各営業グループ、各工場、各事業部、および感光材研究所が一体となり、お客様ニーズに合致した製品を開発するため、お客様との共同研究、共同開発を精力的に推進しております。また、新規技術の獲得や評価等のために大学及び公的研究機関等との共同研究、共同開発も積極的に推進しております。
2024年3月期の研究開発費の総額は
感光性材料部門においては、高集積半導体デバイス加工、FPD等に使用されるフォトレジストの原材料となる感光材の開発ならびに工業化を推進しております。近年、先端LSIの領域では、厳しい品質管理が求められ、不純物メタルを低減することのみならず、製造工程の細部にわたる製造管理が求められており、このための材料開発、製造プロセスについても継続的な開発を続けております。
当社のコアテクノロジーである化学増幅型レジスト用材料の分野では、半導体製造プロセスで本格的量産が開始されたEUV用レジスト用材料などの先進材料の研究開発を行っております。上記のレジスト用材料の開発で培った高品質な精密合成技術を半導体、FPDの周辺材料分野にも展開し、新たな半導体、FPDを高機能化する材料の開発を推進しております。
電子材料関係に使用される高純度溶剤は、製造方法・リサイクル方法を中心に研究開発を行っております。また、集積回路の微細化に資するため、今後の更なる厳しい品質を見据えた製品開発を顧客企業とともに進めております。

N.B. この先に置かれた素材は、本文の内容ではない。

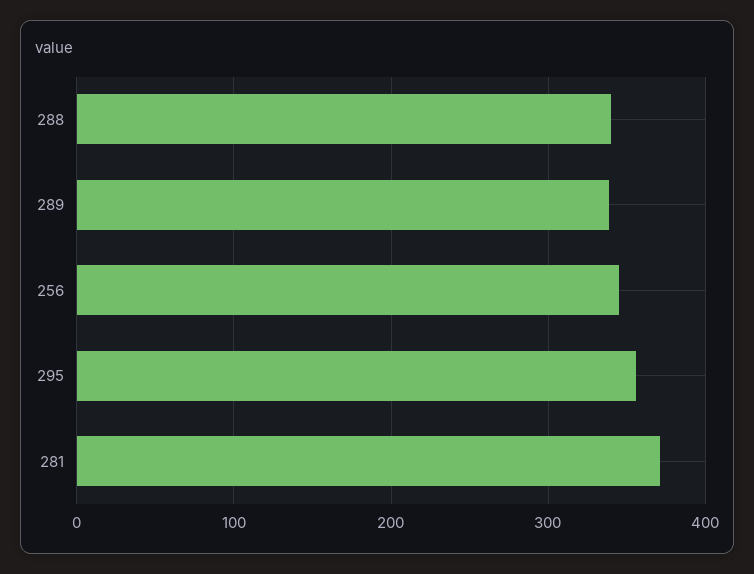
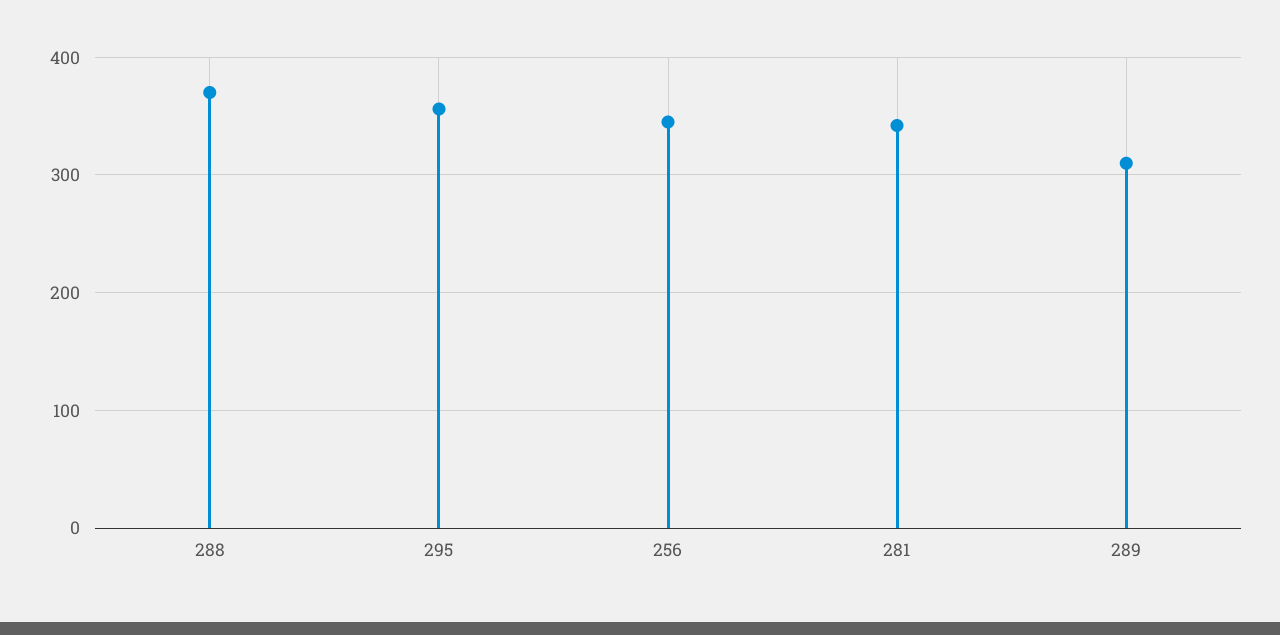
288: 340 -> 370
289: 340 -> 310
281: 370 -> 340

香料材料関係では、高品質かつ安定した品質の合成香料の製造方法を中心に研究開発を行っております。競争力のある製品作りを主眼に既存製品の工程や原料の見直しを積極的に進めており、世界の大手香料会社から高い評価を得ています。
ナノテクノロジー分野は、光学部材などをはじめ、これから多くの市場を創造し、その成長性が期待されている分野です。当社は、光ナノインプリント樹脂の研究開発の成果を通して、お客様のこれらの製品の性能・機能の向上に貢献しております。
ライフサイエンス分野は21世紀の成長市場と期待されていますが、当社では、当社が保有する生体適合性ポリマーの光加工技術を駆使して、培養容器向け材料や化学物質の毒性検査、薬理スクリーニングや再生医療技術に有効な均質なスフェロイドの効率的な形成が可能な細胞培養プレートの開発のほか、当社保有技術を活用した当該分野への展開も鋭意進めております。
以上のように、当社は、化学による「ものづくり」の技術革新を通して、21世紀前半に花開くと期待されている様々な製品分野の開発に貢献しており、今後もお客様と共に、最先端で最高の機能・性能を追求してまいります。